INSTRUCTION: Return the data exactly, apart from leaving out the pictures.

(Beginning of DATA FOR THE TASK)

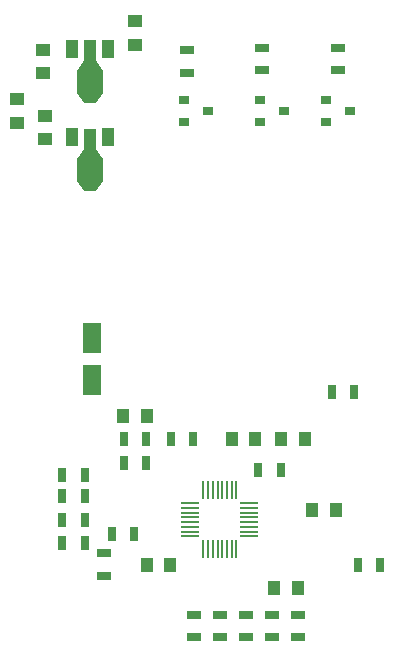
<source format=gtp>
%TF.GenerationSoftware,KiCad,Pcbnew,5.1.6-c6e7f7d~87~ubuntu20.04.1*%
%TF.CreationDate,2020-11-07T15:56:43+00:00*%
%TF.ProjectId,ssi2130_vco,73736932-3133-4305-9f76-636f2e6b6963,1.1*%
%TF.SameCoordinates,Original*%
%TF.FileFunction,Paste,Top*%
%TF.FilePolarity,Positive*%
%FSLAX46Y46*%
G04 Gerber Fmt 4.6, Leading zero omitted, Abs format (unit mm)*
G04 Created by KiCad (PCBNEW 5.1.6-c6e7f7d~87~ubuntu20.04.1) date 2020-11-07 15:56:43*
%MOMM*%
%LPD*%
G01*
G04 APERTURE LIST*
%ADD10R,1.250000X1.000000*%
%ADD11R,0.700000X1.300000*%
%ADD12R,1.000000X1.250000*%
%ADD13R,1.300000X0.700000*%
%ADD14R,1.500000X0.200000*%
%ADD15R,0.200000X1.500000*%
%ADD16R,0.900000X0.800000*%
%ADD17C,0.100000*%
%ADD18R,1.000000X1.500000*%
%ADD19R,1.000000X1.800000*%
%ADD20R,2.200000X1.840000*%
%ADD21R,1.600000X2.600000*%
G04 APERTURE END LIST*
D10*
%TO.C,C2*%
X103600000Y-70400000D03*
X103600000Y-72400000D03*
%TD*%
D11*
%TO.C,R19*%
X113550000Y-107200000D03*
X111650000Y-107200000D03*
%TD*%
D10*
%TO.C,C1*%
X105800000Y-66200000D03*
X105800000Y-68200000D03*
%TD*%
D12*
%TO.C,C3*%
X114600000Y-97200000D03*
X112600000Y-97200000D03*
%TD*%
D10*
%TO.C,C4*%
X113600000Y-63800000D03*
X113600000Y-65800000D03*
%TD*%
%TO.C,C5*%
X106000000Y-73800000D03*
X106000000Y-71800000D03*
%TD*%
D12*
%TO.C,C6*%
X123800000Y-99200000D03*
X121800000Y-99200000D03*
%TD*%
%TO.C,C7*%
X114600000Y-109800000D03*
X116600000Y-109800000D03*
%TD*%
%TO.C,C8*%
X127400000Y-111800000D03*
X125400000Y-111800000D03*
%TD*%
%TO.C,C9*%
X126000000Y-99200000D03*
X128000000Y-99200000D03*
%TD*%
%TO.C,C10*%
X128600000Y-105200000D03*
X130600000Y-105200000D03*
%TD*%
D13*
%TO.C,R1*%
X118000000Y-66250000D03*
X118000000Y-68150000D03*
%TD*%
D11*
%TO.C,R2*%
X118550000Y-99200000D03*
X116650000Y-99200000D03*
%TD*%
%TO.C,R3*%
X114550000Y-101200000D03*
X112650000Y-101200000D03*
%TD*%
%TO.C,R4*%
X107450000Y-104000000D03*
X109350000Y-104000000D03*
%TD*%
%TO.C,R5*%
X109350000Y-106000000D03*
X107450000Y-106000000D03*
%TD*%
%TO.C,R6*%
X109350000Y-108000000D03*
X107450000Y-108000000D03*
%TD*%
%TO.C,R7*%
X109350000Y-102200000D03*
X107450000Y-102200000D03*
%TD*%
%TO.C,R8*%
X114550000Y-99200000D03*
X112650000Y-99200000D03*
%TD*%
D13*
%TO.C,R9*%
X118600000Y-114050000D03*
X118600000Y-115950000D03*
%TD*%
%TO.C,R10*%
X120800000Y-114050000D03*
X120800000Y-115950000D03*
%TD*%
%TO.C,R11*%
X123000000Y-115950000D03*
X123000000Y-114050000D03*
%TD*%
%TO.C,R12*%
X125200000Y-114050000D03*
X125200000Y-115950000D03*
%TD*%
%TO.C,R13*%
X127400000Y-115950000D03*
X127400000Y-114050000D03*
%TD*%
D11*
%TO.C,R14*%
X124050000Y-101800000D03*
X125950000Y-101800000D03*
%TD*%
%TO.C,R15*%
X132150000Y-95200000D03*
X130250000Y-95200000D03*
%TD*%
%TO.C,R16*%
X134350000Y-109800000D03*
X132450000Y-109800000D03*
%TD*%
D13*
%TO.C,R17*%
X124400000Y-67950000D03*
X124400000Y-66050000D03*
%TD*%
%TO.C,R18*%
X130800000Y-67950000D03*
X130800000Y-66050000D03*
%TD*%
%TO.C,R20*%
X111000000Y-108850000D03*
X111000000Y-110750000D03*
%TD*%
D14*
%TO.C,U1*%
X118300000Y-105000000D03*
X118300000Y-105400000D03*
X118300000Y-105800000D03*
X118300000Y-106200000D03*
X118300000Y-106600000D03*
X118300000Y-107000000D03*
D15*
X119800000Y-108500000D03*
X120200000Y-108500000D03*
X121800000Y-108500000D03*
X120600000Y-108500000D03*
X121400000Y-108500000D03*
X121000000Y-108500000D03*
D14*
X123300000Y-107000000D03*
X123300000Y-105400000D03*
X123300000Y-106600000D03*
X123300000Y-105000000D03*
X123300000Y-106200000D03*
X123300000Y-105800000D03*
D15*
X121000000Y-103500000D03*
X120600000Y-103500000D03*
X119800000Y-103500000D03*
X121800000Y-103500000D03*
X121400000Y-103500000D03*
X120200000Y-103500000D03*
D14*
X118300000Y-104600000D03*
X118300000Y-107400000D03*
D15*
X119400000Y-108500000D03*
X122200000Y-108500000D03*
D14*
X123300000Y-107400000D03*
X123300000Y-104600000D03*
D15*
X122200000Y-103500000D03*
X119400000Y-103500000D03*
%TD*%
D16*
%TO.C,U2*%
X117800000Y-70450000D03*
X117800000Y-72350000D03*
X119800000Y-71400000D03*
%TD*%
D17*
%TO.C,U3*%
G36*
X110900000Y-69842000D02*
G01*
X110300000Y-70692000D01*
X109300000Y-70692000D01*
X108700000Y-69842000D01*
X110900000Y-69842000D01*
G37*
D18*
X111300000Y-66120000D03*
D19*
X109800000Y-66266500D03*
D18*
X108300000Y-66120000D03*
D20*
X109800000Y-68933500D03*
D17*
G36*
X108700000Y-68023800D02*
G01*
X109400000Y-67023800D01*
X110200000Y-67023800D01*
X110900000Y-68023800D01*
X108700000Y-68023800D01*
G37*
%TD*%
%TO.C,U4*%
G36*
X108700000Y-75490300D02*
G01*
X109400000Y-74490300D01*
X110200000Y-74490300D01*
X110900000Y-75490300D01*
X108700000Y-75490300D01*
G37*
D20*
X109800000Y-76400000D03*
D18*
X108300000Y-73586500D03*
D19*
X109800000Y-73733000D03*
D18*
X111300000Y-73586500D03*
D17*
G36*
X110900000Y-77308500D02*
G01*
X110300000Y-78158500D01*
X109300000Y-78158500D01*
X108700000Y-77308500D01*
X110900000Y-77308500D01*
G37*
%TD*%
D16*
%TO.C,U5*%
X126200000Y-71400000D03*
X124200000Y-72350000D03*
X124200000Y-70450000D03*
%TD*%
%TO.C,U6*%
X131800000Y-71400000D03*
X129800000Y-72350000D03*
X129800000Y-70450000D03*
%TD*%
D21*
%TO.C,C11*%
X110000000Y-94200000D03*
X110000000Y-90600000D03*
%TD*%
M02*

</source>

(End of DATA FOR THE TASK)

OUTPUT OF THE TASK:
<source format=gtp>
%TF.GenerationSoftware,KiCad,Pcbnew,5.1.6-c6e7f7d~87~ubuntu20.04.1*%
%TF.CreationDate,2020-11-07T15:56:43+00:00*%
%TF.ProjectId,ssi2130_vco,73736932-3133-4305-9f76-636f2e6b6963,1.1*%
%TF.SameCoordinates,Original*%
%TF.FileFunction,Paste,Top*%
%TF.FilePolarity,Positive*%
%FSLAX46Y46*%
G04 Gerber Fmt 4.6, Leading zero omitted, Abs format (unit mm)*
G04 Created by KiCad (PCBNEW 5.1.6-c6e7f7d~87~ubuntu20.04.1) date 2020-11-07 15:56:43*
%MOMM*%
%LPD*%
G01*
G04 APERTURE LIST*
%ADD10R,1.250000X1.000000*%
%ADD11R,0.700000X1.300000*%
%ADD12R,1.000000X1.250000*%
%ADD13R,1.300000X0.700000*%
%ADD14R,1.500000X0.200000*%
%ADD15R,0.200000X1.500000*%
%ADD16R,0.900000X0.800000*%
%ADD17C,0.100000*%
%ADD18R,1.000000X1.500000*%
%ADD19R,1.000000X1.800000*%
%ADD20R,2.200000X1.840000*%
%ADD21R,1.600000X2.600000*%
G04 APERTURE END LIST*
D10*
%TO.C,C2*%
X103600000Y-70400000D03*
X103600000Y-72400000D03*
%TD*%
D11*
%TO.C,R19*%
X113550000Y-107200000D03*
X111650000Y-107200000D03*
%TD*%
D10*
%TO.C,C1*%
X105800000Y-66200000D03*
X105800000Y-68200000D03*
%TD*%
D12*
%TO.C,C3*%
X114600000Y-97200000D03*
X112600000Y-97200000D03*
%TD*%
D10*
%TO.C,C4*%
X113600000Y-63800000D03*
X113600000Y-65800000D03*
%TD*%
%TO.C,C5*%
X106000000Y-73800000D03*
X106000000Y-71800000D03*
%TD*%
D12*
%TO.C,C6*%
X123800000Y-99200000D03*
X121800000Y-99200000D03*
%TD*%
%TO.C,C7*%
X114600000Y-109800000D03*
X116600000Y-109800000D03*
%TD*%
%TO.C,C8*%
X127400000Y-111800000D03*
X125400000Y-111800000D03*
%TD*%
%TO.C,C9*%
X126000000Y-99200000D03*
X128000000Y-99200000D03*
%TD*%
%TO.C,C10*%
X128600000Y-105200000D03*
X130600000Y-105200000D03*
%TD*%
D13*
%TO.C,R1*%
X118000000Y-66250000D03*
X118000000Y-68150000D03*
%TD*%
D11*
%TO.C,R2*%
X118550000Y-99200000D03*
X116650000Y-99200000D03*
%TD*%
%TO.C,R3*%
X114550000Y-101200000D03*
X112650000Y-101200000D03*
%TD*%
%TO.C,R4*%
X107450000Y-104000000D03*
X109350000Y-104000000D03*
%TD*%
%TO.C,R5*%
X109350000Y-106000000D03*
X107450000Y-106000000D03*
%TD*%
%TO.C,R6*%
X109350000Y-108000000D03*
X107450000Y-108000000D03*
%TD*%
%TO.C,R7*%
X109350000Y-102200000D03*
X107450000Y-102200000D03*
%TD*%
%TO.C,R8*%
X114550000Y-99200000D03*
X112650000Y-99200000D03*
%TD*%
D13*
%TO.C,R9*%
X118600000Y-114050000D03*
X118600000Y-115950000D03*
%TD*%
%TO.C,R10*%
X120800000Y-114050000D03*
X120800000Y-115950000D03*
%TD*%
%TO.C,R11*%
X123000000Y-115950000D03*
X123000000Y-114050000D03*
%TD*%
%TO.C,R12*%
X125200000Y-114050000D03*
X125200000Y-115950000D03*
%TD*%
%TO.C,R13*%
X127400000Y-115950000D03*
X127400000Y-114050000D03*
%TD*%
D11*
%TO.C,R14*%
X124050000Y-101800000D03*
X125950000Y-101800000D03*
%TD*%
%TO.C,R15*%
X132150000Y-95200000D03*
X130250000Y-95200000D03*
%TD*%
%TO.C,R16*%
X134350000Y-109800000D03*
X132450000Y-109800000D03*
%TD*%
D13*
%TO.C,R17*%
X124400000Y-67950000D03*
X124400000Y-66050000D03*
%TD*%
%TO.C,R18*%
X130800000Y-67950000D03*
X130800000Y-66050000D03*
%TD*%
%TO.C,R20*%
X111000000Y-108850000D03*
X111000000Y-110750000D03*
%TD*%
D14*
%TO.C,U1*%
X118300000Y-105000000D03*
X118300000Y-105400000D03*
X118300000Y-105800000D03*
X118300000Y-106200000D03*
X118300000Y-106600000D03*
X118300000Y-107000000D03*
D15*
X119800000Y-108500000D03*
X120200000Y-108500000D03*
X121800000Y-108500000D03*
X120600000Y-108500000D03*
X121400000Y-108500000D03*
X121000000Y-108500000D03*
D14*
X123300000Y-107000000D03*
X123300000Y-105400000D03*
X123300000Y-106600000D03*
X123300000Y-105000000D03*
X123300000Y-106200000D03*
X123300000Y-105800000D03*
D15*
X121000000Y-103500000D03*
X120600000Y-103500000D03*
X119800000Y-103500000D03*
X121800000Y-103500000D03*
X121400000Y-103500000D03*
X120200000Y-103500000D03*
D14*
X118300000Y-104600000D03*
X118300000Y-107400000D03*
D15*
X119400000Y-108500000D03*
X122200000Y-108500000D03*
D14*
X123300000Y-107400000D03*
X123300000Y-104600000D03*
D15*
X122200000Y-103500000D03*
X119400000Y-103500000D03*
%TD*%
D16*
%TO.C,U2*%
X117800000Y-70450000D03*
X117800000Y-72350000D03*
X119800000Y-71400000D03*
%TD*%
D17*
%TO.C,U3*%
G36*
X110900000Y-69842000D02*
G01*
X110300000Y-70692000D01*
X109300000Y-70692000D01*
X108700000Y-69842000D01*
X110900000Y-69842000D01*
G37*
D18*
X111300000Y-66120000D03*
D19*
X109800000Y-66266500D03*
D18*
X108300000Y-66120000D03*
D20*
X109800000Y-68933500D03*
D17*
G36*
X108700000Y-68023800D02*
G01*
X109400000Y-67023800D01*
X110200000Y-67023800D01*
X110900000Y-68023800D01*
X108700000Y-68023800D01*
G37*
%TD*%
%TO.C,U4*%
G36*
X108700000Y-75490300D02*
G01*
X109400000Y-74490300D01*
X110200000Y-74490300D01*
X110900000Y-75490300D01*
X108700000Y-75490300D01*
G37*
D20*
X109800000Y-76400000D03*
D18*
X108300000Y-73586500D03*
D19*
X109800000Y-73733000D03*
D18*
X111300000Y-73586500D03*
D17*
G36*
X110900000Y-77308500D02*
G01*
X110300000Y-78158500D01*
X109300000Y-78158500D01*
X108700000Y-77308500D01*
X110900000Y-77308500D01*
G37*
%TD*%
D16*
%TO.C,U5*%
X126200000Y-71400000D03*
X124200000Y-72350000D03*
X124200000Y-70450000D03*
%TD*%
%TO.C,U6*%
X131800000Y-71400000D03*
X129800000Y-72350000D03*
X129800000Y-70450000D03*
%TD*%
D21*
%TO.C,C11*%
X110000000Y-94200000D03*
X110000000Y-90600000D03*
%TD*%
M02*

</source>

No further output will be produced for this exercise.